One of which has been our ability to find ways to make food last longer than intended.
Whether that’s been creating mustard to disguise the taste of potentially ‘off’ ingredients through to making stale bread into bread and butter pudding, we’ve always found ways to stretch things out.
Of course, the ultimate nation for food maximization is China.
Now, part of that is because during the Great Leap Forward, people were starved/starving and so were forced to eat anything they could to survive. However, while that time is well gone, the attitude of ‘waste not, want not’ has remained which is why there’s so many recipes across the region that utilize a nose to tail philosophy.
Literally.
I say this because I recently saw Marks & Spencer’s [M&S] in the UK be a bit smart with their sourdough bread.
It’s this.
Good eh?
Rather than chuck the bread out as it starts to go stale … shove loads of garlic butter in them, place them in a fridge and flog them as mouthwatering garlic bread you just have to heat-up before shoving down your throat.
OK, they could have given it to the needy rather than find another way to take every last penny from their customers, but it’s still devastatingly simple. And smart.
They’ve also launched a range of ‘minimal ingredient’ food … which is clever for a whole host of reasons. The first being the increased awareness and desire for preservative free food. The second being it goes off faster, so there’s a good chance people will end up having to buy more when their best intentions to eat it gets scuppered with life etc.

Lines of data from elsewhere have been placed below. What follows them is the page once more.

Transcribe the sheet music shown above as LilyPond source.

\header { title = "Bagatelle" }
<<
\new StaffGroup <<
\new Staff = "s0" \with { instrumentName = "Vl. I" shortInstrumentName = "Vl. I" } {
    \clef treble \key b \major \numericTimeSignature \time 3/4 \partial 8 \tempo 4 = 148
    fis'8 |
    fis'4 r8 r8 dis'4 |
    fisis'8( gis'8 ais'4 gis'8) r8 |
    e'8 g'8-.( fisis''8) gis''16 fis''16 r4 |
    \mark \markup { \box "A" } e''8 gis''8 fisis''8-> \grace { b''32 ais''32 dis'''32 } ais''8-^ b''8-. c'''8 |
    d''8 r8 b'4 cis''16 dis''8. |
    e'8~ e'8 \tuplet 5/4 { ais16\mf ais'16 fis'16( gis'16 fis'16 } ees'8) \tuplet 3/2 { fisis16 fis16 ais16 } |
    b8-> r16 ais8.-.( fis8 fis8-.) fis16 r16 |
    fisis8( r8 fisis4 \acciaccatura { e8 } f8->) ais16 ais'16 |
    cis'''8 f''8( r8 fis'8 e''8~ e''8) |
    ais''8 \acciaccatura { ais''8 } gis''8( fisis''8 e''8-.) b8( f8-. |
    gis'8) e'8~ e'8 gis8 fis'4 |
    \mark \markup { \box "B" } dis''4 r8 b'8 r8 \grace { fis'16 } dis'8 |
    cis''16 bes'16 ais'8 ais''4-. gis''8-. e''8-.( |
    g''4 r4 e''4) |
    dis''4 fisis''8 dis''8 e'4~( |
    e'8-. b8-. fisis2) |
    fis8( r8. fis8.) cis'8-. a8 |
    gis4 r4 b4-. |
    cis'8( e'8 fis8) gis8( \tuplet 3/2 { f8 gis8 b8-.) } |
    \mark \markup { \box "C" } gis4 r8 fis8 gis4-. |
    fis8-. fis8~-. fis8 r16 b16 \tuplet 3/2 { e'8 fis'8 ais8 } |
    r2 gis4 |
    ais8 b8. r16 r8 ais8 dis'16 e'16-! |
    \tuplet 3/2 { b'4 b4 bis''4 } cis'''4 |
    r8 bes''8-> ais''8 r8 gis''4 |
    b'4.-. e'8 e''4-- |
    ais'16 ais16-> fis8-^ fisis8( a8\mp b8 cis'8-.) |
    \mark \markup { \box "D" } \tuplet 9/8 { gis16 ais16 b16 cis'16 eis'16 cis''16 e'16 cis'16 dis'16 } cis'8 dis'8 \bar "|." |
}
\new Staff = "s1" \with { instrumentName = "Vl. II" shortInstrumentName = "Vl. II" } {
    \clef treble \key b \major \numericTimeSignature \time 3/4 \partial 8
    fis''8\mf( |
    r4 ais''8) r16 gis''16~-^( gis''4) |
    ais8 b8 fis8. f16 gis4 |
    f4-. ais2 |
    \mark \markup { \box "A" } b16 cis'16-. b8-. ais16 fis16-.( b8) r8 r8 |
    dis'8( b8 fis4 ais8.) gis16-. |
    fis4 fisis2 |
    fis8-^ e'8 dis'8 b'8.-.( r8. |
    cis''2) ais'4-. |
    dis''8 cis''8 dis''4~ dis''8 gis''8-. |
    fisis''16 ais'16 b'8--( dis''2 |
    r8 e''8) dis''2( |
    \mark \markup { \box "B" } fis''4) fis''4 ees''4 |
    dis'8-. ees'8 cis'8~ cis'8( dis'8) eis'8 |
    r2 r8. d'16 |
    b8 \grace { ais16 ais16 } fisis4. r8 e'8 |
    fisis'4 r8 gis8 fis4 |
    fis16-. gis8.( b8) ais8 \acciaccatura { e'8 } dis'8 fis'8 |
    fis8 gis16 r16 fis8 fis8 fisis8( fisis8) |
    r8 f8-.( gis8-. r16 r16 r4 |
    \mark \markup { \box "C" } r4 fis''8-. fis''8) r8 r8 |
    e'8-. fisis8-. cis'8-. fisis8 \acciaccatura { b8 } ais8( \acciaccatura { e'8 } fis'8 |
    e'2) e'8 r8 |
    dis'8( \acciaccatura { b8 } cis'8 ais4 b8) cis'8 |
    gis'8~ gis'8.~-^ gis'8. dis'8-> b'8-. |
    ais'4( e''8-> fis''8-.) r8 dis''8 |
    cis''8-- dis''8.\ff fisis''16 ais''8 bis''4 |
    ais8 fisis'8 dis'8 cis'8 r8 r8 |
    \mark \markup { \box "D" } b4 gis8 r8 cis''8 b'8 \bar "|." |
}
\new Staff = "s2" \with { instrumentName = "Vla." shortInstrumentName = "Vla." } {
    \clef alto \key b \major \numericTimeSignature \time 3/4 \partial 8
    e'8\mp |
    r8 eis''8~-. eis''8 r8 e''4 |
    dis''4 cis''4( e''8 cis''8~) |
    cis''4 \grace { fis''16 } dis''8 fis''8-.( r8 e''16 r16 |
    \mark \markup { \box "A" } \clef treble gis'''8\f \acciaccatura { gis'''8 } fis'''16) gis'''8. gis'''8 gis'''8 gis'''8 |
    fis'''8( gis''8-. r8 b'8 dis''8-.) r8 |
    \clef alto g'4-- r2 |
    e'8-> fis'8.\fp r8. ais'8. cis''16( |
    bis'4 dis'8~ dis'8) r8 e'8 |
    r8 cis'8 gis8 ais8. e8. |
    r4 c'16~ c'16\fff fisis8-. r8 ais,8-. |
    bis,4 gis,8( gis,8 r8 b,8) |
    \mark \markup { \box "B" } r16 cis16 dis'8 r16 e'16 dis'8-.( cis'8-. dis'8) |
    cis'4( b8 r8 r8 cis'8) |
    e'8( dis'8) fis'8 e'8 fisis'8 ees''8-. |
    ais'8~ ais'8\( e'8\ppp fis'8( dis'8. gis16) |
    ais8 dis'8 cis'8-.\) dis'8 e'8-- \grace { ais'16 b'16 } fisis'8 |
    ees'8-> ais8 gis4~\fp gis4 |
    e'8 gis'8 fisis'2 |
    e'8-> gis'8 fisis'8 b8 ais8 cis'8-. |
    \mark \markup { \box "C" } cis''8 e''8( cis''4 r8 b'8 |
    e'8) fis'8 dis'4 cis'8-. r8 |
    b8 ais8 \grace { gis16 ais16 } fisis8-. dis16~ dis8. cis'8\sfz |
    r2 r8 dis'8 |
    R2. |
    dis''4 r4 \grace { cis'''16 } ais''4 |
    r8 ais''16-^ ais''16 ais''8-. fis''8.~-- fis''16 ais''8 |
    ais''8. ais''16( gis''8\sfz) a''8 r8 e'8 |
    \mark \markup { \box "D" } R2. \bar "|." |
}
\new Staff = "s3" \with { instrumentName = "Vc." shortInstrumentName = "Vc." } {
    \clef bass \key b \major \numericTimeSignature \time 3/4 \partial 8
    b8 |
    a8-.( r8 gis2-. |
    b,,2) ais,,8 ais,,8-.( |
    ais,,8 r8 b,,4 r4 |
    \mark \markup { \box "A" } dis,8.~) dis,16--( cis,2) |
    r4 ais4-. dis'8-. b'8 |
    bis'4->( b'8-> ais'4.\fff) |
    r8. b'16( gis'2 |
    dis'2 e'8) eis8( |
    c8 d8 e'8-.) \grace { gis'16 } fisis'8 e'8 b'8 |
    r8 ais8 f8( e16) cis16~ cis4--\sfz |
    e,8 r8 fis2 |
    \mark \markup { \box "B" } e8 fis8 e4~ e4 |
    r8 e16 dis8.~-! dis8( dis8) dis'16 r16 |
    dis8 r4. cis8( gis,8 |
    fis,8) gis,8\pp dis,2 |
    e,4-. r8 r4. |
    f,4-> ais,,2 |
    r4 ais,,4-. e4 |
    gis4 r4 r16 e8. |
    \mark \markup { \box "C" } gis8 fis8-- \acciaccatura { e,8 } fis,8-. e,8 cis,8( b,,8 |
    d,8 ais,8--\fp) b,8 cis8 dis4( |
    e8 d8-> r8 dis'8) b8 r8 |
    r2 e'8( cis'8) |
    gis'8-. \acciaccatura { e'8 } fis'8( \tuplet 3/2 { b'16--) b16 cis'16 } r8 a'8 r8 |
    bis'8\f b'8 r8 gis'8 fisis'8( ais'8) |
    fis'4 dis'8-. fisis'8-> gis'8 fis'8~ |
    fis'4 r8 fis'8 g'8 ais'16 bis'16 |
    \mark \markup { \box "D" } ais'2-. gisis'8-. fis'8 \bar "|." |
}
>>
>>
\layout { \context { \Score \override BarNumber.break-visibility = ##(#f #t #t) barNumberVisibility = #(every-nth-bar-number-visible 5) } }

Given it is probably even more expensive than the preservative counterpart – I know, paying a premium for less, classic capitalism – and everyone can kinda win with this.
To be fair, I’ve always been quite impressed how supermarkets innovate – they’ve done far more and in more ways than most organisations – but while ‘pre-packaged’ garlic bread is not a new thing [though garlic sourdough loaves is a whole other level] … as is finding new ways to extend old/ugly food … it’s still a perfect example of creative thinking.
It’s also a lesson to the ad industry on how to sell creative thinking.
Because for all the systems, processes, charts and models we love to bang on about, the key seems to be much simpler.
Solve a real problem. [Opportunity]
Show why people will really pay for your solution. [Benefit]
Make it easy-as-fuck for them to buy [Action]
[including what they have to do at their end to make it happen]
I say this, but I bet there’s still strategists and agencies out there who would still write a 305 page deck to explain this idea …
As I have said before, if the solution feels more complicated than the problem, why the fuck do we expect anyone to do it?